65. Item No. 2-5. All the refinery employees received yearly health, safety and environmental training that included live fire training and the use of hoses and defensive firefighting techniques. First responders received additional quarterly training that included more intensive and complete firefighting training including defensive firefighting, offensive firefighting and the use of various hoses and equipment. Fire brigade members received more training that included training by outside trainers at sites in other parts of the country. They were taught offensive firefighting techniques.

66. Defensive firefighting is putting water on the fire and surrounding area and is intended to provide cooling and protecting exposures. Offensive firefighting directly attacks the fire with intent to put it out. All the first responders were trained in defensive firefighting methods which included using fixed equipment, hose handling, foam application and fire ground safety.

67. XXXXXXXX was a member of the fire brigade and had received live firefighter training that was included in the annual health, safety and environmental training. On the night of the incident his job was to act as a kinker, the third person on a hose team. He was to work from the hydrant or supply point to the nozzle making sure there are no kinks and that the team was not dragging the hose over obstacles. This job does not require any special training.
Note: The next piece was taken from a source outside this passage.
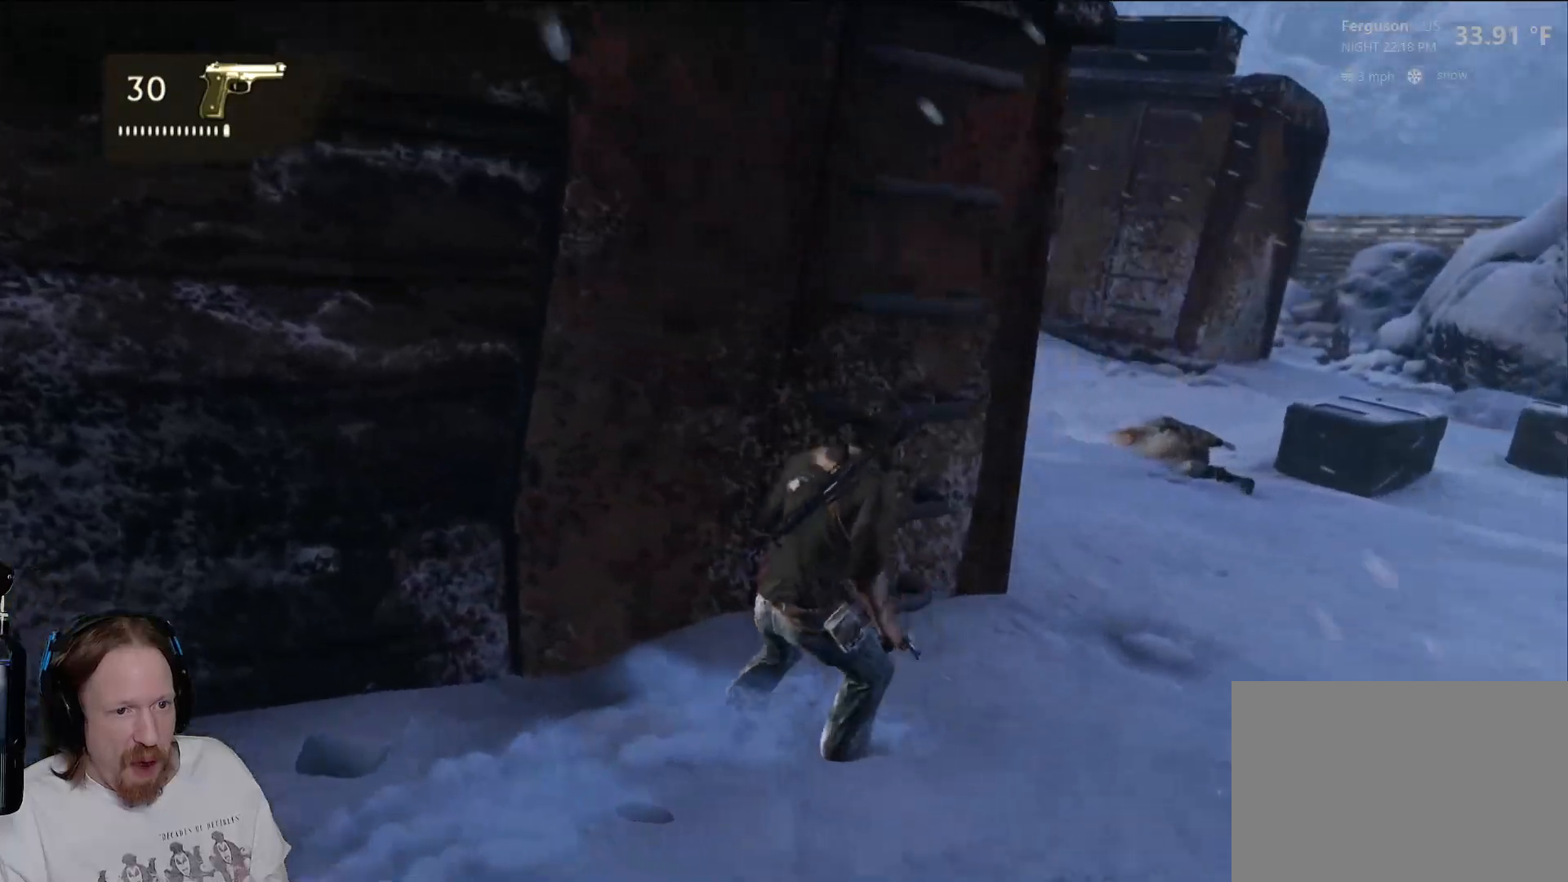
{"buttons": [], "left_stick": "right", "right_stick": "up-left", "events": [[33, "right_stick", "center"], [317, "left_stick", "right"], [317, "right_stick", "up-left"]]}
68. On the night of the explosion, April 2, 2010, the first responders and fire brigade members were assigned duties and functions that were appropriate for their functions and appropriate to the special hazards in the workplace. There is no evidence that the training they received was not similar to that taught at reputable fire training schools. The training was a combination of hands-on and classroom experiences and was suited to the oil refining industry and was at least annual and in most instances quarterly as well as outside training provided to fire brigade members. the refinery documented the training and was provided frequently enough to keep the first responders and fire brigade members able to do their functions satisfactorily and safely. None of the first responders or fire brigade members were injured on the night of the explosion while performing their emergency response activities.

CONCLUSIONS OF LAW
1. The Board of Industrial Insurance Appeals has jurisdiction over the parties and subject matter in this appeal.
2. The refinery is entitled to a decision as a matter of law as contemplated by CR 56 for Item Nos. 1-1 through 1-17, 1-20, 1-21, 1-26, 1-32, 1-34, 1-35, 1-37 through 1-39, 2-2 and 2-3.
3. The Department is collaterally estopped from finding that the refinery violated WAC 296-67-037(2) in regards to its corrosion awareness and management program. (ACAMP).
4. Item Nos. 1-1 through 1-7: No violation of WAC 296-800-16015(1) has been established.
5. Item Nos. 1-8 through 1-13: No violation of WAC 296-67-025(1) has bee established.
6. Item Nos. 1-14 through 1-17: No violation of WAC 296-67-037(4) has been established.
7. Item Nos. 1-18(a) and 1-18(b): No violation of WAC 296-67-037(2) has been established.
8. Item Nos. 1-22(a) through 1-22(d): No violation of WAC 296-67-037(4) (c) has been established.
9. Item Nos. 1-26, 1-27(a) and (b): No violation of WAC 296-67-037(5) has been established.
10. Item No. 1-29(a): No violation of WAC 296-67-021(1) (a) (vii) has been established.
11. Item No. 1-29(b): No violation of WAC 296-67-021(1) (c) has been established.
12. Item Nos. 1-30 through 1-36: No violation of WAC 296-67-045 has been established.
13. Item No. 1-37: No violation of WAC 296-67-017(6) has been established.
14. Item No. 1-38: No violation of WAC 296-67-045(4) has been established.
15. Item No. 1-39: No violation of WAC 296-67-049(1) has been established.
16. Item No. 2-1: No violation of WAC 296-67-037(6) (b) has been established.
17. Item No. 2-2: No violation of WAC 296-67-037(6) (c) has been established.
18. Item No. 2-3: No violation of WAC 296-67-025(3) has been established.
19. Item No. 2-4: No violation of WAC 296-824-50010(2) has been established.
20. Item No. 2-5: No violation of WAC 296-811-30010 has been established.
21. Corrective Notice of Redetermination No. 314251315, issued by the Department of Labor and Industries on December 29, 2010, is vacated in its entirety.